| EXCERPTED PASSAGE |
SQL ID       SQL Text                                                         
------------ -----------------------------------------------------------------
34h8xv6j5mx0 select gs.group_name, gs.is_dynamic, gs.is_dynamic_default, gs.is
             _protected, gs.is_module_only from dm_group_s gs, dm_group_r gr w
             here gs.r_object_id = gr.r_object_id and gs.is_dynamic = :"SYS_B_
             0" and gs.is_dynamic_default = :"SYS_B_1" and (gr.users_names = :
             P0 or gr.groups_names = :"SYS_B_2" or gr.groups_names in (select 
             gr1.i_nondyn_supergroups_names from dm_group_r gr1, dm_group_r gr
             2 where gr1.r_object_id = gr2.r_object_id and (gr2.users_names = 
             :P1 or gr2.groups_names = :"SYS_B_3") and gr1.i_nondyn_supergroup
             s_names IS NOT NULL))

| DATASET EXTRACT |
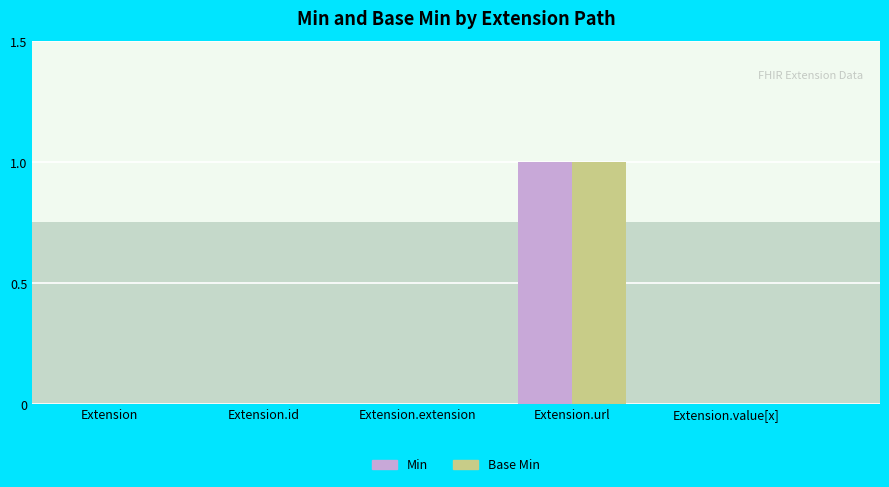

Reading left to right, what are all the values shown in this chart?

Min: 0	0	0	1	0
Base Min: 0	0	0	1	0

| EXERCISES |
[1] Name every bind variable that the SQL statement in the SQL report excerpt uses, in the order they first appear.
[2] Pick up the SQL report excerpt after its last line and keep it going.

| RESULTS FOR EACH TASK |
[1] :"SYS_B_0", :"SYS_B_1", :P0, :"SYS_B_2", :P1, :"SYS_B_3"

[2]
That is awesome! Single SQL query consumes 60% of database resources! Before trying to optimize this query we need to figure out how it really looks – how can we understand that we optimized some query if we don’t know how to execute it? And here we are:

SELECT gs.group_name,
       gs.is_dynamic,
       gs.is_dynamic_default,
       gs.is_protected,
       gs.is_module_only
  FROM dm_group_s gs, dm_group_r gr
 WHERE     gs.r_object_id = gr.r_object_id
       AND gs.is_dynamic = 1
       AND gs.is_dynamic_default = 1
       AND (   gr.users_names = :P0
            OR gr.groups_names = 'dm_world'
            OR gr.groups_names IN (
          SELECT gr1.i_nondyn_supergroups_names
            FROM dm_group_r gr1, dm_group_r gr2
           WHERE     gr1.r_object_id = gr2.r_object_id
                     AND (   gr2.users_names = :P1
                             OR gr2.groups_names = 'dm_world')
                     AND gr1.i_nondyn_supergroups_names IS NOT NULL)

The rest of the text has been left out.